Это не порезы и не аллергия, это следы, оставшиеся после перехода границы между мирами. И внутри у нее такие же следы, они болят и кровоточат.
– А в стекло кто-то камнем запустил, или ветка во время грозы ударила, – бубнит Жорж.
– Ветка до окна не дотягивается, не говори глупостей. Отодвинься, дай мне ее послушать.
К груди прижимается что-то холодное, не больно, но щекотно, и сердце начинает биться сильнее, отзываясь на прикосновения.
– Тахикардия. Впрочем, после такого приступа ничего удивительного. Жорж, перенеси ее на кровать. Лидия, да отпустите вы уже ее голову. Все закончилось, неужели вы не видите?
Ее сгребают в охапку, как куль тряпья, голова запрокидывается, а кончики пальцев чиркают по пластиковому подлокотнику кресла. Тело парит в воздухе, и парение это пугает, сводит уставшие мышцы новой волной судороги.
– Опять, что ли, Хелена Генриховна? – Жорж швыряет ее на что-то пружинно-мягкое. В этом суетливом жесте – страх пополам с брезгливостью.
– Жорж, аккуратно! – Хелена Генриховна, у которой твердые, бесцеремонные пальцы, с каждой секундой раздражается все сильнее. – Лидия, зафиксируйте ее! И прекратите наконец пялиться в окно! Когда закончите здесь, скажете завхозу, чтобы заменил стекло.

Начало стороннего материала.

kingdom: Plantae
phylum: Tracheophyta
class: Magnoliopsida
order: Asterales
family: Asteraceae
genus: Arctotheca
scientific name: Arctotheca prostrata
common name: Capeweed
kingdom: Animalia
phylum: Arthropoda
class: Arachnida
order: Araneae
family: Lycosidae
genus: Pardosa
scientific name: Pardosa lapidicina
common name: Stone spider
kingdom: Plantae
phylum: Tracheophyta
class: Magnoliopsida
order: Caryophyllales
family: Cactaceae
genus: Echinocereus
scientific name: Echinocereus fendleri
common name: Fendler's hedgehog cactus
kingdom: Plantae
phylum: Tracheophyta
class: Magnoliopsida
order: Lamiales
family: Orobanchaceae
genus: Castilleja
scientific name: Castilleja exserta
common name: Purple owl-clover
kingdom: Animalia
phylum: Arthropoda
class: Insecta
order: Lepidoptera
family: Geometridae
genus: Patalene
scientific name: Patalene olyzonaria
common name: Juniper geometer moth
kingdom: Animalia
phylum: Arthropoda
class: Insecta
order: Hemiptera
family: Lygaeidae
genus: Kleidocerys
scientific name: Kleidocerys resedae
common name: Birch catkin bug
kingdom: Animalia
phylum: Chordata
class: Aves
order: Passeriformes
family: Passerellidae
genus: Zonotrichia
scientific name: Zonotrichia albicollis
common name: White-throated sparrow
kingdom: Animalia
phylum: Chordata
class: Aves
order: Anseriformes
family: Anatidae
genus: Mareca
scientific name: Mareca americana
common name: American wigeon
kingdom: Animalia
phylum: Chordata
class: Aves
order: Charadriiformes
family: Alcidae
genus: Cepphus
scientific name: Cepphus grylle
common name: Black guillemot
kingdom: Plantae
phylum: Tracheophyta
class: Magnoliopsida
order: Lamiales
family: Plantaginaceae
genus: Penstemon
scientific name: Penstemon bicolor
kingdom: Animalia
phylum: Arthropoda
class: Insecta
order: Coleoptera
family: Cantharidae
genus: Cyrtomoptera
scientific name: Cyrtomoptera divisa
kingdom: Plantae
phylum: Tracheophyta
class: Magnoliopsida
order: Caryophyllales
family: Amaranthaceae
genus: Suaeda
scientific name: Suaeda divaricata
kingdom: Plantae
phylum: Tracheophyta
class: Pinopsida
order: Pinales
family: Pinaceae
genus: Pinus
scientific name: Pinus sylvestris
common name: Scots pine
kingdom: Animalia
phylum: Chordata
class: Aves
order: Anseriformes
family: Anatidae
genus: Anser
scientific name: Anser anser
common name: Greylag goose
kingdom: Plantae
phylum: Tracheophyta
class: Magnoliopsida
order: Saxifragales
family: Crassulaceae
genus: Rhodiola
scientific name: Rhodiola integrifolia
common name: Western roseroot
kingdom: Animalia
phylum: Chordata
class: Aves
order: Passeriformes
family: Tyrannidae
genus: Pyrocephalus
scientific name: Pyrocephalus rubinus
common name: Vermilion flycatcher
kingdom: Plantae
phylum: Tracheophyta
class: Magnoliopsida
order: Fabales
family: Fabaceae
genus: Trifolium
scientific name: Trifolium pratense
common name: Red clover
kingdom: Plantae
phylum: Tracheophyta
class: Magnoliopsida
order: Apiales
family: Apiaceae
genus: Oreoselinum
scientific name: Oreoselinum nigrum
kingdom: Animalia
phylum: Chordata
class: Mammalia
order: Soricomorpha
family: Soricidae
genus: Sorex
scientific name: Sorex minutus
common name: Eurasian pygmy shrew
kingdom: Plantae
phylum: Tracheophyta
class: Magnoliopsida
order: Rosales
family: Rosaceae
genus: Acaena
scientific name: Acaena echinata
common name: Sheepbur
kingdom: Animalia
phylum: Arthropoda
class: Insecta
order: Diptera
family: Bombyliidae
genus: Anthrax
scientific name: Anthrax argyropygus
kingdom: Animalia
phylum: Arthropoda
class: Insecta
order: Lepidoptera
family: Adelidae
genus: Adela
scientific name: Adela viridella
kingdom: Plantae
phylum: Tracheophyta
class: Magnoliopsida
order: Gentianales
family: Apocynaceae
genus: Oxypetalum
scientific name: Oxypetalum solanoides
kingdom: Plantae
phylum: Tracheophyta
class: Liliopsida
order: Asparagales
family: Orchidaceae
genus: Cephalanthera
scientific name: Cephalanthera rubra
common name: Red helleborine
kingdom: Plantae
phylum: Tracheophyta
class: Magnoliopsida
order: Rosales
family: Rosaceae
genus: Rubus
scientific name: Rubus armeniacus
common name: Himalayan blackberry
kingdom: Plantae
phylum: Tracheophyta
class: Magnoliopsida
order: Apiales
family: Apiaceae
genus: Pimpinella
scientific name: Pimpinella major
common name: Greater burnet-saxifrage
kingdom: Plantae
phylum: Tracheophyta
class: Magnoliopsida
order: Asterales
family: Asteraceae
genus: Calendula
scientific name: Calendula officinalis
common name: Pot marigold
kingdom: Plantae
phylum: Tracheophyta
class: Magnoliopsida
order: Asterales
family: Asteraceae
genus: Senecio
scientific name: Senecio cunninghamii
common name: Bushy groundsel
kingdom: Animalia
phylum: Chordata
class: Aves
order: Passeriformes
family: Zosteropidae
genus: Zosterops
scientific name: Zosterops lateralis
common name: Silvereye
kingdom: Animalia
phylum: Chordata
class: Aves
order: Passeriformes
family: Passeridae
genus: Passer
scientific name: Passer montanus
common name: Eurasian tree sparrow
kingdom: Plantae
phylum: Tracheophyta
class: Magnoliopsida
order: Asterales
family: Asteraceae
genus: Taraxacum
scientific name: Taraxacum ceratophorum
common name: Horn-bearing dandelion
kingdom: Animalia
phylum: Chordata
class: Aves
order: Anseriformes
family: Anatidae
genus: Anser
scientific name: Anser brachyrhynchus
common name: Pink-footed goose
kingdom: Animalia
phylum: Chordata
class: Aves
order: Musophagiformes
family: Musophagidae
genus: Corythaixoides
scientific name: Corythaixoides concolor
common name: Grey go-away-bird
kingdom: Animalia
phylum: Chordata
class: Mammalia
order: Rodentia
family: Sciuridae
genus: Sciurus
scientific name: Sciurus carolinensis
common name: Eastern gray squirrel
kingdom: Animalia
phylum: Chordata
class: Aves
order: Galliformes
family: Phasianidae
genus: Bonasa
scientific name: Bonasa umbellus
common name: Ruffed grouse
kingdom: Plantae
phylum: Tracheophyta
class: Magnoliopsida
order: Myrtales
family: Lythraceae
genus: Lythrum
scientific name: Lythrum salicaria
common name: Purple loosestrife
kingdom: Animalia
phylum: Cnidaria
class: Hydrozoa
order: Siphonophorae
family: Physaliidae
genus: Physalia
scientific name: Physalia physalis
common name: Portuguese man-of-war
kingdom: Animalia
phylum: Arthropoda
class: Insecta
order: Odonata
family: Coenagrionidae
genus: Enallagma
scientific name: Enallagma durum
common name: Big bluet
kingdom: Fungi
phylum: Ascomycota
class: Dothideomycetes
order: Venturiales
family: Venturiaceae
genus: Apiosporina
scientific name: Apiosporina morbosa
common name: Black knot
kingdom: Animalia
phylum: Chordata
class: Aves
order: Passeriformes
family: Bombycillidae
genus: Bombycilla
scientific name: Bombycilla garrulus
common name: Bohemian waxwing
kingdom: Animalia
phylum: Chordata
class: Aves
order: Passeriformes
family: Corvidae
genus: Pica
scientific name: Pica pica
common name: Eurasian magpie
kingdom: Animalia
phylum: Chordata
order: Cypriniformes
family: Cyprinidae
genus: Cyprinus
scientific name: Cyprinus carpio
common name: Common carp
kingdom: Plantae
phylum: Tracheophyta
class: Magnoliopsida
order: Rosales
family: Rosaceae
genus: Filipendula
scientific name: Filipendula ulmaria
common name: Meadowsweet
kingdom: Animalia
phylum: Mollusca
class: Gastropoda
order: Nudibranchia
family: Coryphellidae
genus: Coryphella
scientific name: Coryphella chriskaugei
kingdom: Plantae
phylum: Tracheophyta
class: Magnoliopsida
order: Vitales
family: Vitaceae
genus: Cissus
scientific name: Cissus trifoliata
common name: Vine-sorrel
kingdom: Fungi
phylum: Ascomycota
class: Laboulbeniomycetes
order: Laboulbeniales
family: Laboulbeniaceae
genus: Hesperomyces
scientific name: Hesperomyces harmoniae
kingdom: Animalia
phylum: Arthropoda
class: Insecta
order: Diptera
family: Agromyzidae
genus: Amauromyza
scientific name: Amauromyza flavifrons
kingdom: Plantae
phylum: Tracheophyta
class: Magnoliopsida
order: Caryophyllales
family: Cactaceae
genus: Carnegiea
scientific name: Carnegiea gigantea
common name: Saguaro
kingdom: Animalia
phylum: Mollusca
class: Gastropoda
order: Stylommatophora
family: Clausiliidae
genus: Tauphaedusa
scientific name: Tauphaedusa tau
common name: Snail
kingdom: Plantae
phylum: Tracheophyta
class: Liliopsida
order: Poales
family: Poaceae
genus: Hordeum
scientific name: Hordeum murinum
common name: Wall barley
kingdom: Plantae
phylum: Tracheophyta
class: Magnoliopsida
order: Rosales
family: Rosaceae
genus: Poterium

На запястьях захлестываются ремни, мягко, но неумолимо тянут руки вниз – фиксируют. Страх накатывает с новой силой, вжимает затылок в подушку, сучит пятками по шерстяному покрывалу, выгибает тело дугой. Она не хочет, не позволит, чтобы ее опять связывали!
– Жорж, помоги! – командует Хелена Генриховна, и в вену снова впивается игла. На сей раз совсем не больно, ласково.
– Все хорошо, Арина. – Кто-то – она не понимает, кто из троих – гладит ее по волосам. – Сейчас вам станет легче.
И ей в самом деле становится легче. Мир превращается в шерстяной плед, укутывает коконом, убаюкивает.